**How to complete this task**
Please output everything in the records below from the line containing "intervenir rapidement et" down to the line containing "US (English)" as a Markdown table with the columns Row and Line. Number each row, skip blank lines, and leave the pictures out.
------------------------------------------------------------------------
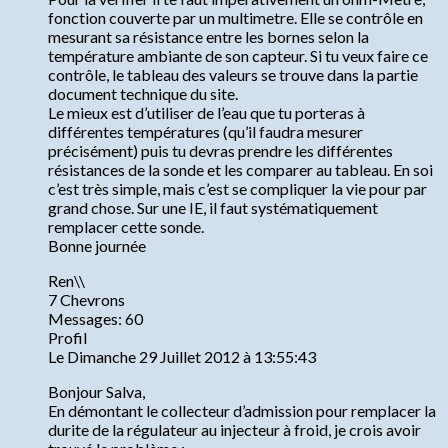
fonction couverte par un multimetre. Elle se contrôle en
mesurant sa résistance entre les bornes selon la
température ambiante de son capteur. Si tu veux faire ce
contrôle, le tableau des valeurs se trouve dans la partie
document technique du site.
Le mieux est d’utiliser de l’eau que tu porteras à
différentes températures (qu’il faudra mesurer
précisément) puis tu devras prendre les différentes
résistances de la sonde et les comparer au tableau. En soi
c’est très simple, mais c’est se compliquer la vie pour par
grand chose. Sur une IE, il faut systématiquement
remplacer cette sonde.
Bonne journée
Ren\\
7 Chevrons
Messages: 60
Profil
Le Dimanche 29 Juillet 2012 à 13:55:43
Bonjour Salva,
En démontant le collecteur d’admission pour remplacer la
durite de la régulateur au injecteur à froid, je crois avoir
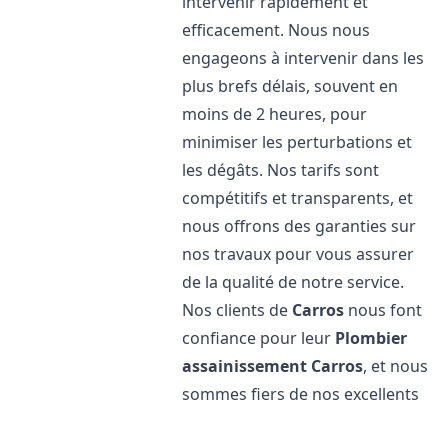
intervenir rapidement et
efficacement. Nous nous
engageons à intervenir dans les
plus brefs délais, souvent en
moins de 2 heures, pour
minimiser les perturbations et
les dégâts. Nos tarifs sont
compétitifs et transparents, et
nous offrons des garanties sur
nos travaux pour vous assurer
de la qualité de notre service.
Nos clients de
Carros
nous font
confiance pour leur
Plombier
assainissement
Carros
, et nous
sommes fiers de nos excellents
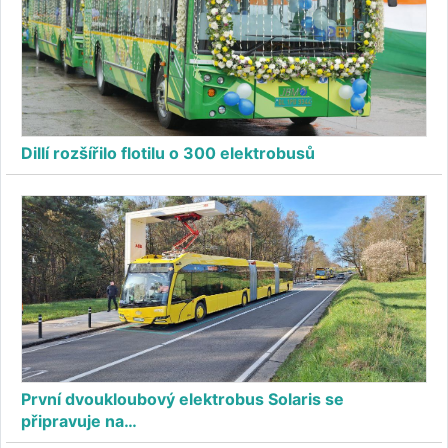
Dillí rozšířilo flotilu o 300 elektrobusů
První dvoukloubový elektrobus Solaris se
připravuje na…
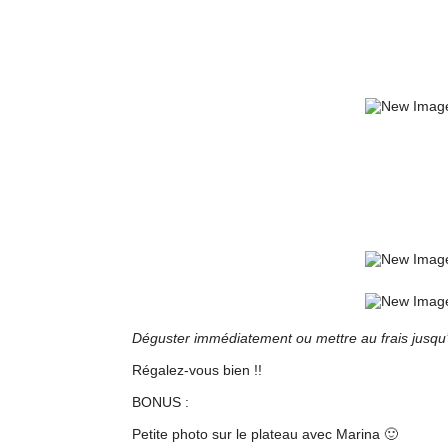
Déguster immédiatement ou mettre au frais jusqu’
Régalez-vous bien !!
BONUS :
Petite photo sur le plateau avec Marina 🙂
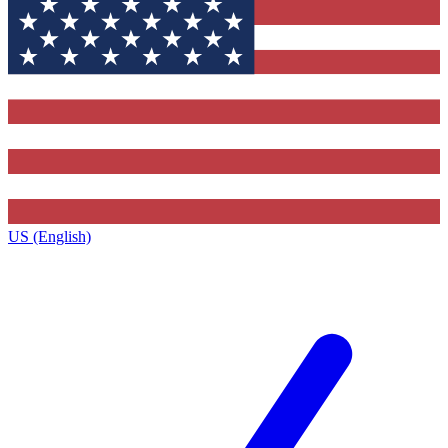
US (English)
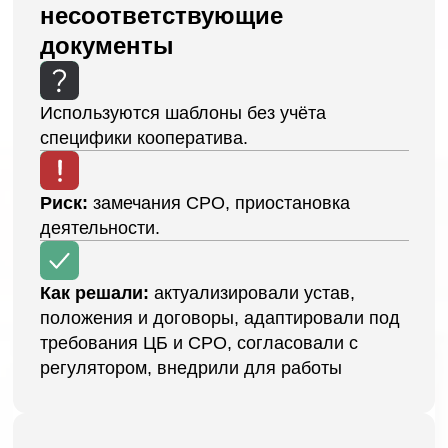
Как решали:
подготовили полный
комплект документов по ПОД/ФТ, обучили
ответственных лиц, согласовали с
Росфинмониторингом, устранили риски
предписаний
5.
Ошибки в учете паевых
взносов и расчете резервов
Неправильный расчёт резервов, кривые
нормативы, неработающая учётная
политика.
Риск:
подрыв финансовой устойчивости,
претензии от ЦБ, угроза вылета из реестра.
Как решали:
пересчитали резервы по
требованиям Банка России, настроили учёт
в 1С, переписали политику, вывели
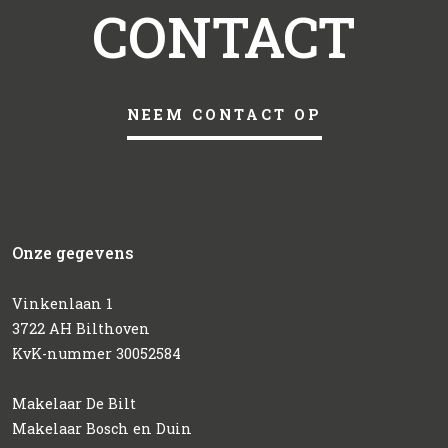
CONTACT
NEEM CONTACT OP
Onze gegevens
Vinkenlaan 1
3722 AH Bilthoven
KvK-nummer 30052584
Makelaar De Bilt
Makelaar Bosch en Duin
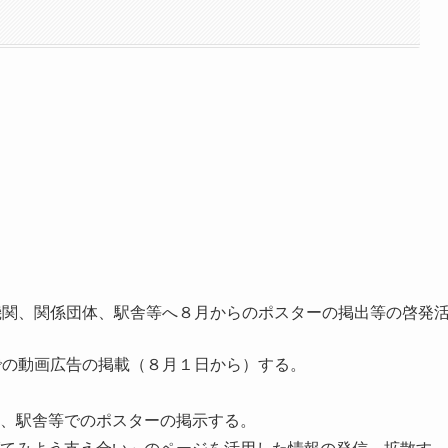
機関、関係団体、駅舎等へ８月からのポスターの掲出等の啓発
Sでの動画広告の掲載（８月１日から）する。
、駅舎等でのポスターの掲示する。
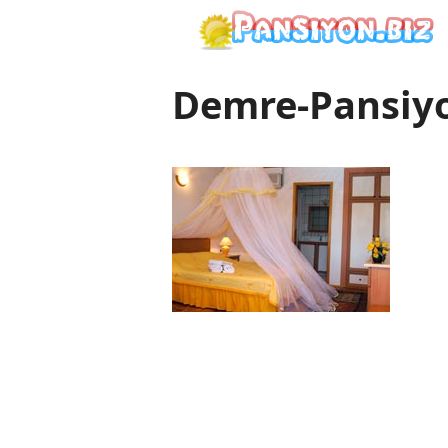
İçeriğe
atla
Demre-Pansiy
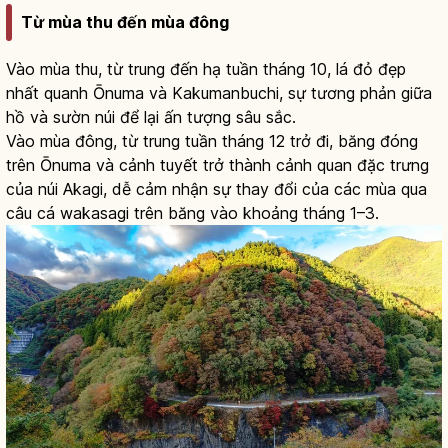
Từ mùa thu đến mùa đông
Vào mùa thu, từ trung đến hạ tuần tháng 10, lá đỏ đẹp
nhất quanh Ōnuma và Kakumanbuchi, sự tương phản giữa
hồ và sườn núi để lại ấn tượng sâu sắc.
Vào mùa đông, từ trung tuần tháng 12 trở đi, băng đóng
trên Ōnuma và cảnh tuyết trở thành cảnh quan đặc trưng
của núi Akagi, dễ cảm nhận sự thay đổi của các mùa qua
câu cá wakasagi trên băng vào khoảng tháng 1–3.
------------------------------------------------------------------------
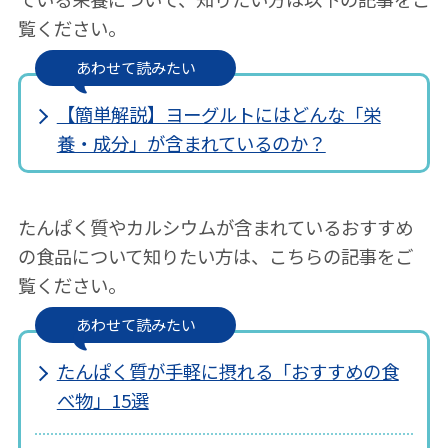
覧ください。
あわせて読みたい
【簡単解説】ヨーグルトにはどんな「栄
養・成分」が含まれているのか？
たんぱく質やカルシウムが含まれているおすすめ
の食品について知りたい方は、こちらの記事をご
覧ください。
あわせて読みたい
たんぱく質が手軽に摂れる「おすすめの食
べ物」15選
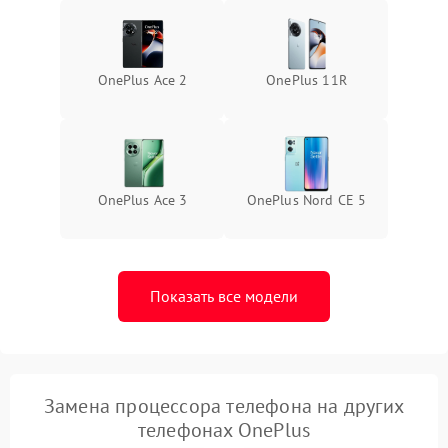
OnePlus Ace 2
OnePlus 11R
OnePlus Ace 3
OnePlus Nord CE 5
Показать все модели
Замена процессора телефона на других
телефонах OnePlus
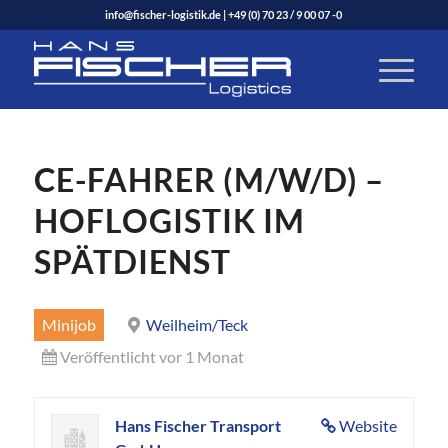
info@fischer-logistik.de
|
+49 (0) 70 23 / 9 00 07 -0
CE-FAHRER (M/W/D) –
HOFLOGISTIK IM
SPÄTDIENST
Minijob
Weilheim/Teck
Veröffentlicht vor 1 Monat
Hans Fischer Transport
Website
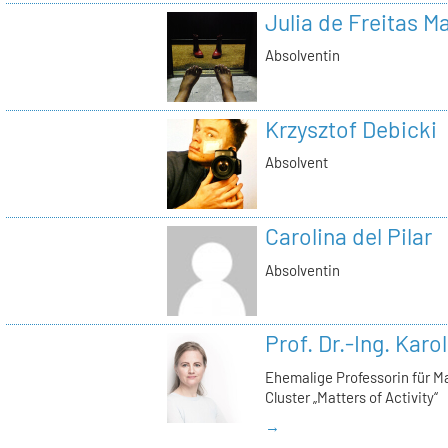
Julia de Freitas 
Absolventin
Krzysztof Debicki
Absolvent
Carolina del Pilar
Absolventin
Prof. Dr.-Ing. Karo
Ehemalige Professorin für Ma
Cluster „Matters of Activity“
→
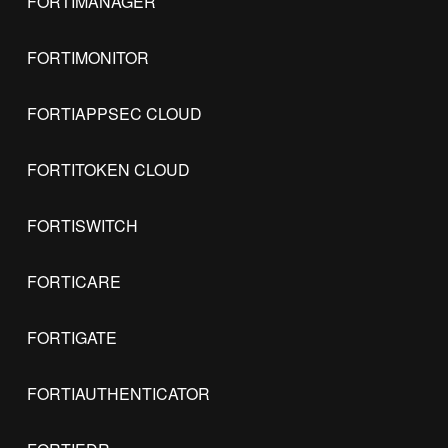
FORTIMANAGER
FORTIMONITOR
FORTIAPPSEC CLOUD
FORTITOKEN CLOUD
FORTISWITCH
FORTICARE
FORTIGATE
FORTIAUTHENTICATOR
------------------------------------------------------------------------
**Task output**
| Row | Line |
|---|---|
| 1 | intervenir rapidement et |
| 2 | efficacement. Nous nous |
| 3 | engageons à intervenir dans les |
| 4 | plus brefs délais, souvent en |
| 5 | moins de 2 heures, pour |
| 6 | minimiser les perturbations et |
| 7 | les dégâts. Nos tarifs sont |
| 8 | compétitifs et transparents, et |
| 9 | nous offrons des garanties sur |
| 10 | nos travaux pour vous assurer |
| 11 | de la qualité de notre service. |
| 12 | Nos clients de |
| 13 | Carros |
| 14 | nous font |
| 15 | confiance pour leur |
| 16 | Plombier |
| 17 | assainissement |
| 18 | Carros |
| 19 | , et nous |
| 20 | sommes fiers de nos excellents |
| 21 | Dillí rozšířilo flotilu o 300 elektrobusů |
| 22 | První dvoukloubový elektrobus Solaris se |
| 23 | připravuje na… |
| 24 | Déguster immédiatement ou mettre au frais jusqu’ |
| 25 | Régalez-vous bien !! |
| 26 | BONUS : |
| 27 | Petite photo sur le plateau avec Marina 🙂 |
| 28 | US (English) |